Because usually I was just kind of laughing, like just nod and be like, “Yeah, I’m looking, man. I’m looking.” So I got to his office and I spoke to him and I sat down and he was smiling and we were talking and he was like, “Man.” He’s like, “We got to get you married, man. You dating anybody?” And I was like, “No.” And I was like, “I got to be honest with you. I’ve been disappointed in that particular area because, naturally, I’m at Belhaven, a lot of my friends and a lot of the people that I’m building relationships with are white. And as a result, a lot of the young ladies that I’m interested in at this moment, because of the friendships that have been built, are also white.”

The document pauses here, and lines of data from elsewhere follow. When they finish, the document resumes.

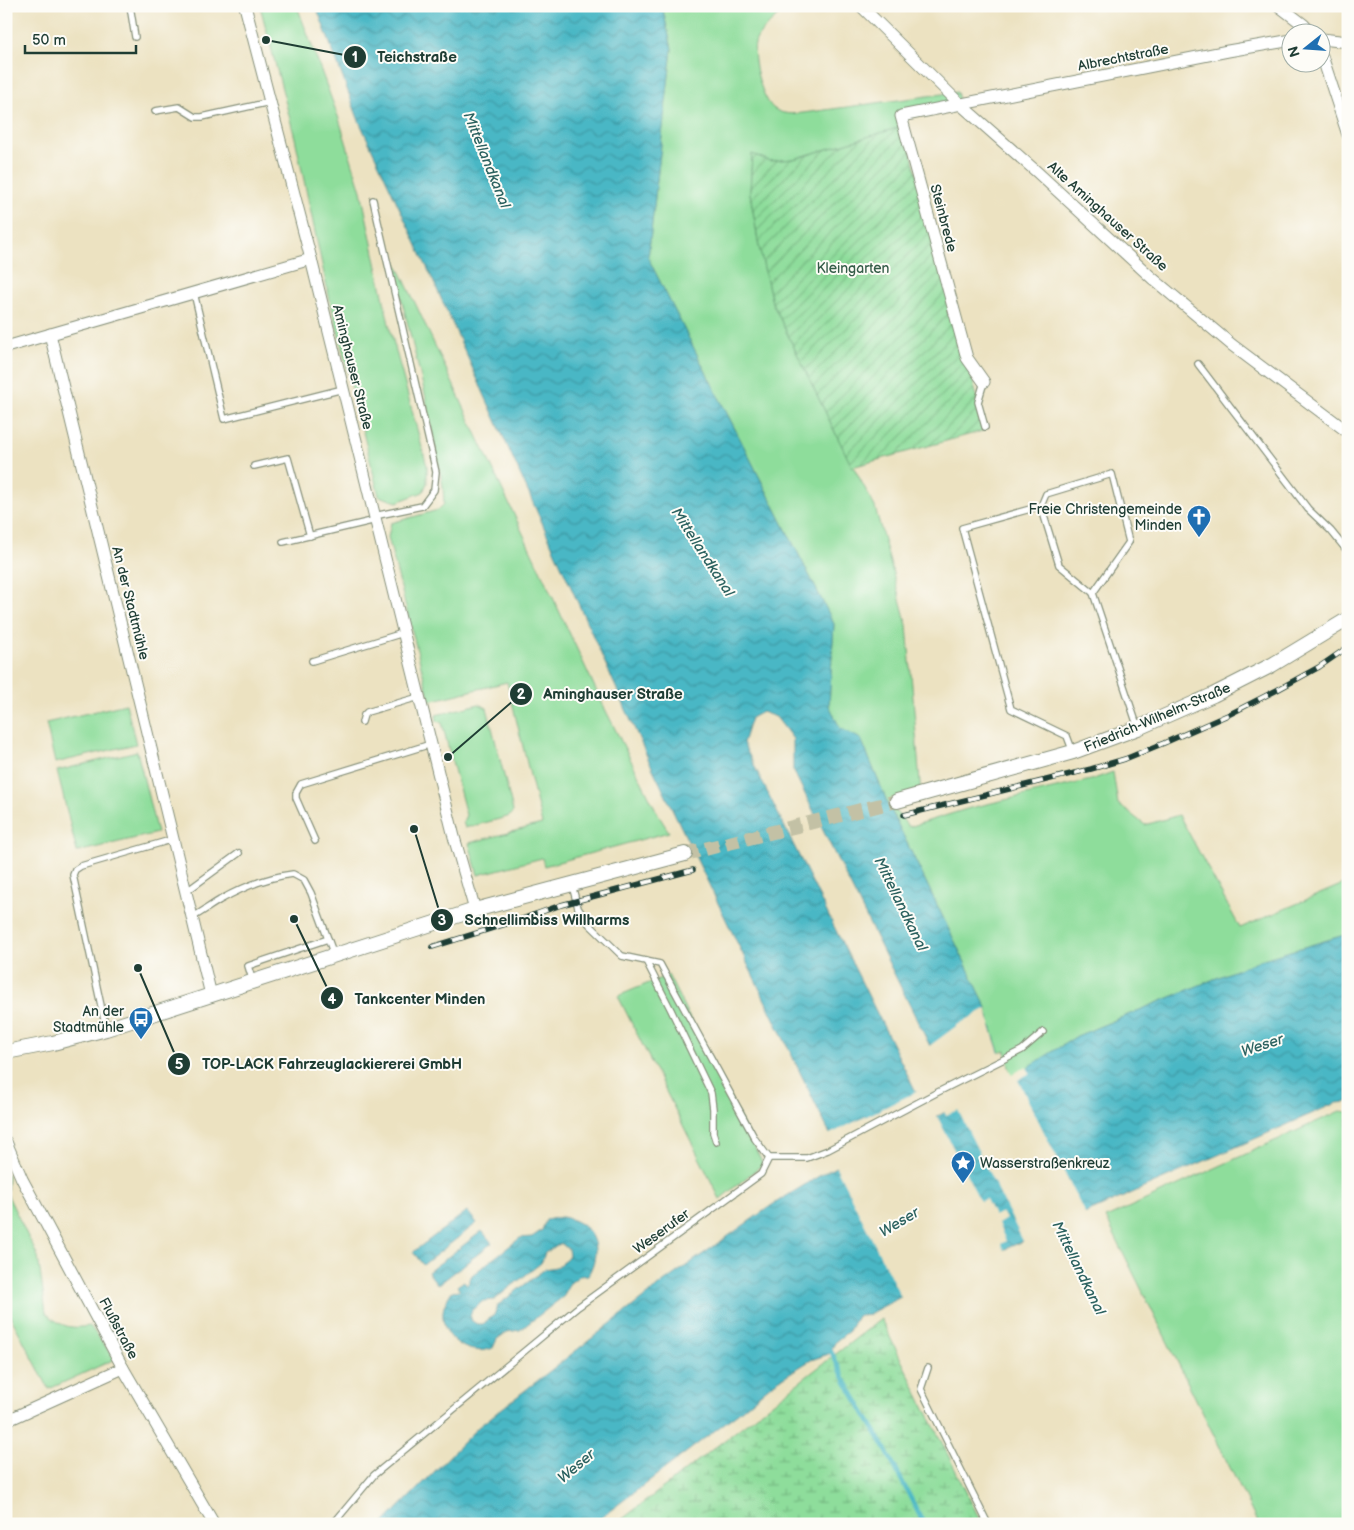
<svg xmlns="http://www.w3.org/2000/svg" width="1354" height="1530" font-family="'Balsamiq Sans',sans-serif">
<defs>
<pattern id="wetland-marsh" width="20" height="14" patternUnits="userSpaceOnUse" patternTransform="scale(1.25)"><rect width="20" height="14" fill="#8edd9b"/><path d="M1 5h8M5 5V1M11 12h8M15 12V8" fill="none" stroke="#73b47f"/></pattern>
<pattern id="garden-furrows" width="10" height="10" patternUnits="userSpaceOnUse" patternTransform="scale(1.25)"><rect width="10" height="10" fill="#8edd9b"/><path d="M-1 1l2-2M0 10L10 0M9 11l2-2" fill="none" stroke="#73b47f"/></pattern>
<pattern id="water-waves" width="16" height="10" patternUnits="userSpaceOnUse" patternTransform="scale(1.25)"><rect width="16" height="10" fill="#49b7c5"/><path d="M0 5q4-4 8 0t8 0" fill="none" stroke="#3c96a1"/></pattern>
</defs>
<rect width="100%" height="100%" fill="#fdfcf7"/>
<filter id="ink" filterUnits="userSpaceOnUse"><feTurbulence type="fractalNoise" baseFrequency=".02" numOctaves="2"/><feDisplacementMap in="SourceGraphic" scale="10" xChannelSelector="R" yChannelSelector="G"/><feConvolveMatrix kernelMatrix="1 2 1 2 8 2 1 2 1" color-interpolation-filters="sRGB"/></filter>
<filter id="wash" filterUnits="userSpaceOnUse"><feTurbulence type="fractalNoise" baseFrequency=".0096" numOctaves="4" result="noise"/><feDisplacementMap in="SourceGraphic" scale="20" xChannelSelector="R" yChannelSelector="G"/><feGaussianBlur stdDeviation="1.12" result="paint"/><feColorMatrix in="noise" values="0 0 0 0 0 0 0 0 0 0 0 0 0 0 0 0 0 1.4 0 .05"/><feComposite in="paint" operator="in"/></filter>
<g filter="url(#wash)">
<rect width="100%" height="100%" fill="#ece2c1"/>
<!-- green -->
<g fill="#8edd9b" stroke="#568d68">
<polygon points="260,6 297,6 339,119 361,191 390,329 427,466 427,483 423,492 397,502 379,496 327,288 295,138"/>
<path d="M662 6H788C780 14 760 31 756 40 750 55 761 97 773 108 782 115 793 114 803 113L957 92 960 104 902 116 904 126 794 159 770 161 752 154 750 193 759 246 772 302 837 436 875 507 907 625 921 795 889 804 909 827 970 808 1091 780 1113 772 1118 804 1145 825 1179 815 1240 928 1348 882V934L1260 960 1077 1036 1011 1079 1006 1051 999 1053 991 1029 987 1008 888 804 861 739 840 729 829 705 834 624 648 258 672 49Z"/>
<polygon points="388,245 605,709 659,816 669,832 544,866 542,858 478,875 469,843 542,824 507,682 430,701 388,537 391,523 438,510 444,504 443,486 425,394"/>
<polygon points="126,704 136,744 55,763 46,723"/>
<polygon points="479,704 487,708 513,811 511,815 507,817 465,828 463,822 466,815 442,723 437,721 436,715"/>
<polygon points="137,751 157,833 77,852 57,771"/>
<polygon points="668,975 763,1164 720,1199 618,996"/>
<polygon points="1340,1111 1348,1112 1348,1524 1258,1524 1106,1218"/>
<path d="M6 1174H8L7 1194 38 1257 46 1313C62 1327 69 1329 90 1326L115 1359 49 1389 6 1308Z"/>
</g>
<!-- wetland -->
<polygon fill="url(#wetland-marsh)" stroke="#568d68" points="881,1319 982,1524 616,1524"/>
<!-- garden -->
<polygon fill="url(#garden-furrows)" stroke="#568d68" points="904,126 986,430 852,467 772,302 759,246 750,193 752,154 770,161 794,159"/>
<!-- water -->
<g fill="url(#water-waves)" stroke="#347a7c" fill-rule="evenodd">
<path d="M316 6H662L672 49 648 258 834 624 829 705 840 728 861 739 888 804 987 1008C992 1035 999 1054 1011 1078L1077 1036 1260 960 1348 934V1102L1336 1103 996 1253 908 1293 869 1314 857 1316 849 1331 836 1341 829 1354 811 1360 772 1384 739 1412 598 1520 595 1524H383L477 1428 665 1281 772 1205 824 1173 844 1163 650 763 431 276 359 121ZM762 712 776 717 793 739V770L930 1046 950 1072 965 1102 930 1120 743 743 751 718Z"/>
<polygon points="467,1211 477,1223 423,1265 413,1252"/>
<path d="M561 1217C592 1221 604 1248 588 1275L579 1276 569 1284 564 1296 520 1330 507 1332 497 1339 493 1348C471 1357 444 1341 443 1317 442 1307 447 1299 452 1291L460 1290 457 1286 464 1281 467 1285 472 1275 520 1238 532 1237 542 1230 546 1220ZM562 1244 568 1249 569 1255 567 1259 556 1267 545 1269 498 1305 494 1315 483 1324H477L472 1321 470 1315 472 1310 483 1301 494 1300 541 1263 545 1253 557 1245Z"/>
<polygon points="482,1231 492,1243 438,1285 428,1272"/>
</g>
<!-- pier -->
<g fill="#ece2c1">
<polygon points="987,1008 991,1029 999,1053 1001,1052 1012,1075 1026,1066 1030,1073 1018,1080 1086,1216 1082,1218 1233,1524 1171,1524 1030,1240 1024,1243 958,1110 946,1115 943,1110 962,1101 948,1073 928,1047 959,1024"/>
<polygon points="918,1091 930,1117 936,1114 980,1201 986,1199 994,1216 1002,1212 1006,1219 998,1224 1006,1241 1001,1244 1005,1252 999,1254 1132,1524 1020,1524 907,1296 902,1299 835,1165 841,1162 828,1135"/>
</g>
<g fill="none" stroke-linecap="round" stroke-linejoin="round">
<!-- stream -->
<polyline stroke="#49b7c5" stroke-width="4.5" points="829,1347 846,1382 885,1448 924,1524"/>
</g>
</g>
<g filter="url(#ink)">
<g fill="none" stroke-linecap="round" stroke-linejoin="round">
<!-- tertiary-tunnel -->
<polyline stroke="#c3c1a5" stroke-width="14" stroke-dasharray="14 7" stroke-linecap="butt" points="685,854 897,801"/>
<defs>
<g id="service">
<polyline points="130,6 135,37"/>
<polyline points="155,111 179,107 195,117 202,117 270,102"/>
<polyline points="373,200 436,472 434,490 422,506 374,516"/>
<polyline points="194,293 224,419 343,389"/>
<polyline points="1198,364 1308,509 1331,531 1348,552"/>
<polyline points="984,382 978,402 985,427"/>
<polyline points="254,466 288,458 310,536"/>
<polyline points="1041,506 1046,494 1112,474 1129,542 1093,593 1138,728"/>
<polyline points="283,542 376,520"/>
<polyline points="312,661 403,633"/>
<polyline points="362,722 364,715 367,712 419,697"/>
<polyline points="1073,752 1067,736 1011,709 962,528 1041,506 1059,565 1093,593"/>
<polyline points="315,841 296,798 296,793 301,784 431,744"/>
<polyline points="572,885 578,908 589,924 622,956 660,964 755,1139 769,1158"/>
<polyline points="187,891 239,853"/>
<path d="M193 917C202 912 210 906 220 900 243 887 267 877 293 874L304 880 311 893 334 955"/>
<polyline points="646,961 671,1010 711,1093 713,1109 713,1133 716,1142"/>
<polyline points="253,982 248,966 328,939"/>
<polyline points="106,1029 73,875 75,870 81,866 174,839"/>
<polyline points="769,1158 807,1158 828,1150 936,1093 1022,1050 1043,1032"/>
<polyline points="928,1368 921,1389 988,1524"/>
<polyline points="333,1524 374,1475 578,1307 761,1174 769,1158"/>
</g>
<g id="minor">
<polyline points="245,6 311,259 454,837 475,910"/>
<polyline points="861,6 960,104 1037,172 1152,278 1232,345 1348,432"/>
<polyline points="1279,6 1304,25 1310,32"/>
<polyline points="1322,39 1348,42"/>
<polyline points="1322,56 1348,135"/>
<polyline points="50,334 211,995"/>
<polyline points="6,347 311,259"/>
<polyline points="984,382 967,358 901,116 1228,51 1292,40"/>
<polyline points="6,1142 22,1179 123,1368 214,1524"/>
<polyline points="6,1421 123,1368"/>
</g>
<g id="tertiary">
<polyline points="897,801 1073,752 1138,728 1213,695 1272,665 1348,619"/>
<polyline points="6,1052 53,1043 106,1029 475,910 685,854"/>
</g>
</defs>
<!-- service casing -->
<use href="#service" stroke="#86907a" stroke-width="8"/>
<!-- minor casing -->
<use href="#minor" stroke="#86907a" stroke-width="13"/>
<!-- tertiary casing -->
<use href="#tertiary" stroke="#86907a" stroke-width="16"/>
<!-- service -->
<use href="#service" stroke="#fff" stroke-width="5.5"/>
<!-- minor -->
<use href="#minor" stroke="#fff" stroke-width="11"/>
<!-- tertiary -->
<use href="#tertiary" stroke="#fff" stroke-width="14"/>
<defs>
<g id="rail">
<polyline points="904,815 1091,769 1125,759 1164,743 1230,714 1277,690 1319,667 1348,647"/>
<polyline points="432,947 519,920 561,905 693,870"/>
</g>
</defs>
<!-- rail casing -->
<use href="#rail" stroke="#1f3d34" stroke-width="5.5"/>
<!-- rail -->
<use href="#rail" stroke="#fdfcf7" stroke-width="4" stroke-dasharray="11" stroke-linecap="butt"/>
</g>
</g>
<!-- icons -->
<defs>
<symbol id="church-pin" viewBox="-11 -11 22 30"><path d="M0 17L-7.5 6A9.5 9.5 0 1 1 7.5 6Z" fill="#1f6fb2" stroke="#fdfcf7"/><path d="M-1.2-6h2.4v3.5h3.3v2.4h-3.3V6h-2.4V-.1h-3.3v-2.4h3.3Z" fill="#fff"/></symbol>
<symbol id="bus-pin" viewBox="-11 -11 22 30"><path d="M0 17L-7.5 6A9.5 9.5 0 1 1 7.5 6Z" fill="#1f6fb2" stroke="#fdfcf7"/><path d="M-5-6H5V4H4V6H2V4H-2V6H-4V4H-5ZM-3.5-4V0h7V-4ZM-3.5 1.2v1.5H-2V1.2ZM2 1.2v1.5H3.5V1.2Z" fill="#fff"/></symbol>
<symbol id="sight-pin" viewBox="-11 -11 22 30"><path d="M0 17L-7.5 6A9.5 9.5 0 1 1 7.5 6Z" fill="#1f6fb2" stroke="#fdfcf7"/><path d="M0-6L1.8-2.2L6-1.7L2.9 1.2L3.7 5.4L0 3.3L-3.7 5.4L-2.9 1.2L-6-1.7L-1.8-2.2Z" fill="#fff"/></symbol>
</defs>
<g fill-rule="evenodd">
<use href="#church-pin" x="1185" y="503" width="28" height="38"/>
<use href="#bus-pin" x="127" y="1005" width="28" height="38"/>
<use href="#sight-pin" x="949" y="1149" width="28" height="38"/>
</g>
<g text-anchor="middle" stroke-width="4" stroke-linejoin="round" paint-order="stroke">
<!-- street labels -->
<g font-size="14" fill="#1f3d34" stroke="#fdfcf7">
<text transform="translate(1123 57) rotate(-11)" y="5">Albrechtstraße</text>
<text transform="translate(1108 216) rotate(42)" y="5">Alte Aminghauser Straße</text>
<text transform="translate(944 218) rotate(75)" y="5">Steinbrede</text>
<text transform="translate(353 367) rotate(76)" y="5">Aminghauser Straße</text>
<text transform="translate(131 603) rotate(76)" y="5">An der Stadtmühle</text>
<text transform="translate(1157 717) rotate(-23)" y="5">Friedrich-Wilhelm-Straße</text>
<text transform="translate(661 1231) rotate(-36)" y="5">Weserufer</text>
<text transform="translate(119 1328) rotate(62)" y="5">Flußstraße</text>
</g>
<!-- park labels -->
<g font-size="14" fill="#355d49" stroke="#fdfcf7">
<text x="853" y="273">Kleingarten</text>
</g>
<!-- poi labels -->
<g font-size="14" fill="#1f3d34" stroke="#fdfcf7" text-anchor="end">
<text x="1182" y="514">Freie Christengemeinde<tspan x="1182" dy="16">Minden</tspan></text>
<text x="124" y="1016">An der<tspan x="124" dy="16">Stadtmühle</tspan></text>
<text x="980" y="1168" text-anchor="start">Wasserstraßenkreuz</text>
</g>
<!-- water labels -->
<g font-size="15" font-style="italic" fill="#2c6260" stroke="#fdfcf7">
<text transform="translate(487 160) rotate(68)" y="5">Mittellandkanal</text>
<text transform="translate(703 552) rotate(57)" y="5">Mittellandkanal</text>
<text transform="translate(901 904) rotate(64)" y="5">Mittellandkanal</text>
<text transform="translate(1262 1045) rotate(-18)" y="5">Weser</text>
<text transform="translate(899 1222) rotate(-31)" y="5">Weser</text>
<text transform="translate(1079 1268) rotate(64)" y="5">Mittellandkanal</text>
<text transform="translate(576 1466) rotate(-40)" y="5">Weser</text>
</g>
</g>
<!-- callouts -->
<path fill="none" stroke="#1f3d34" stroke-width="2" d="M266 40L355 57M448 757L521 694M414 829L442 920M294 919L332 998M138 968L179 1064"/>
<g fill="#1f3d34" stroke="#fdfcf7" stroke-width="2">
<circle cx="266" cy="40" r="5"/>
<circle cx="448" cy="757" r="5"/>
<circle cx="414" cy="829" r="5"/>
<circle cx="294" cy="919" r="5"/>
<circle cx="138" cy="968" r="5"/>
<circle cx="355" cy="57" r="12"/>
<circle cx="521" cy="694" r="12"/>
<circle cx="442" cy="920" r="12"/>
<circle cx="332" cy="998" r="12"/>
<circle cx="179" cy="1064" r="12"/>
</g>
<g font-size="15" text-anchor="middle" font-weight="bold" fill="#fff">
<text x="355" y="62">1</text>
<text x="521" y="699">2</text>
<text x="442" y="925">3</text>
<text x="332" y="1004">4</text>
<text x="179" y="1069">5</text>
</g>
<g font-size="15" text-anchor="middle" font-weight="bold" fill="#1f3d34" stroke="#fdfcf7" stroke-width="4" stroke-linejoin="round" paint-order="stroke">
<text x="417" y="62">Teichstraße</text>
<text x="613" y="699">Aminghauser Straße</text>
<text x="547" y="925">Schnellimbiss Willharms</text>
<text x="420" y="1004">Tankcenter Minden</text>
<text x="332" y="1069">TOP-LACK Fahrzeuglackiererei GmbH</text>
</g>
<!-- margin -->
<rect width="1354" height="1530" fill="none" stroke="#fdfcf7" stroke-width="25"/>
<!-- north arrow -->
<g transform="translate(1306 48) rotate(253)"><circle r="24" fill="#fdfcf7" stroke="#a4b0a9"/>
<path d="M0-4L9 19L0 12L-9 19Z" fill="#1f6fb2"/>
<text y="-8" font-size="14" font-weight="bold" text-anchor="middle" fill="#1f3d34">N</text>
</g>
<!-- scale -->
<path d="M25 45v8h111v-8" fill="none" stroke="#1f3d34" stroke-width="2.5"/>
<text x="32" y="45" font-size="15" fill="#1f3d34" stroke="#fdfcf7" stroke-width="4" paint-order="stroke">50 m</text>
</svg>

And so I was like, “I’m just kind of disappointed by that.” And I just stopped right there and I waited for his response because I wanted to see how he was going to respond to that. Because this was my test to see if I could trust him. Because again, I realized that this guy probably would have done almost anything for me, but this was the test. So he looks at me and he says, “Well, Phillip,” he was like, “How do your parents feel about that?” I was like… said to myself, “That’s odd.” I was like, “Well,” I was like, “Actually,” I was like, “My family, they kind of were trying to figure out motives. They kind of want to know why. But they’ve always treated the young ladies I would bring home and introduce them to with respect. And eventually opened themselves up to get to know them as people and got to a point where it wasn’t just accepting that. It was like, “Okay, cool. She’s a sweet girl. And we’re going to treat her like she’s family.””
And then I waited on his response again. And he said, “Well, I don’t know what to tell you.” And I was like, “Got you. Appreciate that. That’s super helpful to know.” Later on a mentor of mine told me that one night they were at his house and he said, essentially, “I don’t know if I can do Brown grandbabies. And I don’t know what I would do if one of my kids brought home somebody that was Black.” I thought that was extremely hurtful. This person was a churchman. And to experience that was probably not… Because we were close enough, but we weren’t like… he hadn’t been mentoring me for years, but he was someone that I was building a relationship with and to get that sort of callous implicit response, because he never said anything to incriminate himself, was extremely discouraging. So that’s probably my most hurtful experience of individual racism because it was somebody that I actually knew, not just a girl’s grandmother or a girl’s parents.
Jim Davis: Man, I’m sorry that you had to go through that, and I really appreciate you sharing that story with us. We’re going to land the plane here. This has been so helpful. I appreciate you. I listen to your voice in a number of different places. I think you have a valuable voice that God is using. And even just in this episode, you can see your restraint and where you could throw people under the bus and you’re not. And that’s the heart of what we’re doing. We want to be charitable. We want to work for unity. We don’t want unnecessary divisiveness, but we want truth and we want to strive for a gospel ethic. So man, thank you for… Clearly you didn’t just hop on this. You thought through it and you’ve prepared. I just appreciate you and your time here with us today.
Phillip Holmes: Hey, thanks guys. I appreciate you having me.